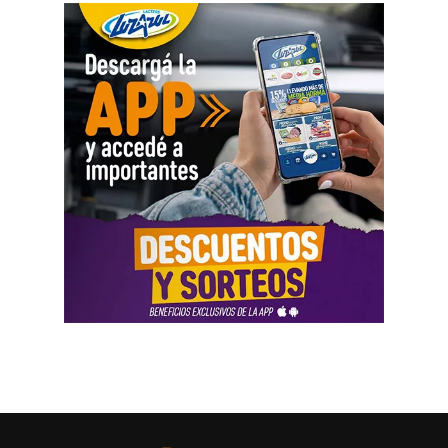
asimétrica sobre las mujeres, provoca una crisis sobre los
cuidados y desorganiza los hogares».
Al abordar la persecución política a sindicalistas y
sindicatos, Biró sostuvo que «el Estado me ha iniciado
una persecución mediática, gremial, jurídica y personal
por ser el secretario general de la Asociación de Pilotos.
Se trata de una campaña abierta y pública de difamación
llevada adelante por funcionarios del gobierno, utilizando
la aplicación Mi Argentina o las carteleras de las
estaciones terminales. Usaron todos los recursos del
Estado. Me imputaron delitos penales, me hicieron saber
que perseguían a mi familia, a mi mujer y a mis hijas, y
tuve que presentar un habeas corpus preventivo».
Biró también señaló que «el gobierno impulsó denuncias
y multas multimillonarias contras organizaciones
sindicales como las que hicieron a los compañeros de La
Fraternidad, la UTA, la Asociación de Personal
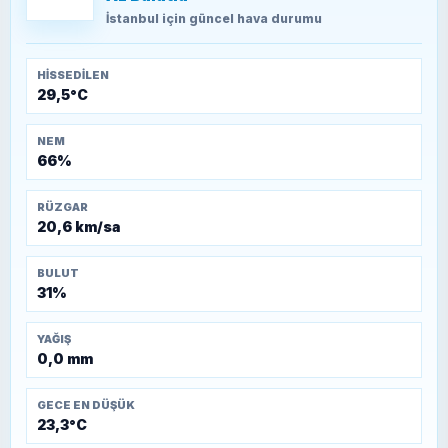
Kütahya-Eskişehir Muharebeleri (10-24
İstanbul
için güncel hava durumu
Temmuz 1921)
HISSEDILEN
29,5°C
NEM
66%
RÜZGAR
20,6 km/sa
BULUT
31%
YAĞIŞ
0,0 mm
GECE EN DÜŞÜK
23,3°C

## ACTIVITY
Pull out all the text read from the pages in the data above and copy it word for word. Leave the pictures out of your answer.

## YOUR RESPONSE
asimétrica sobre las mujeres, provoca una crisis sobre los
cuidados y desorganiza los hogares».
Al abordar la persecución política a sindicalistas y
sindicatos, Biró sostuvo que «el Estado me ha iniciado
una persecución mediática, gremial, jurídica y personal
por ser el secretario general de la Asociación de Pilotos.
Se trata de una campaña abierta y pública de difamación
llevada adelante por funcionarios del gobierno, utilizando
la aplicación Mi Argentina o las carteleras de las
estaciones terminales. Usaron todos los recursos del
Estado. Me imputaron delitos penales, me hicieron saber
que perseguían a mi familia, a mi mujer y a mis hijas, y
tuve que presentar un habeas corpus preventivo».
Biró también señaló que «el gobierno impulsó denuncias
y multas multimillonarias contras organizaciones
sindicales como las que hicieron a los compañeros de La
Fraternidad, la UTA, la Asociación de Personal
Kütahya-Eskişehir Muharebeleri (10-24
İstanbul
için güncel hava durumu
Temmuz 1921)
HISSEDILEN
29,5°C
NEM
66%
RÜZGAR
20,6 km/sa
BULUT
31%
YAĞIŞ
0,0 mm
GECE EN DÜŞÜK
23,3°C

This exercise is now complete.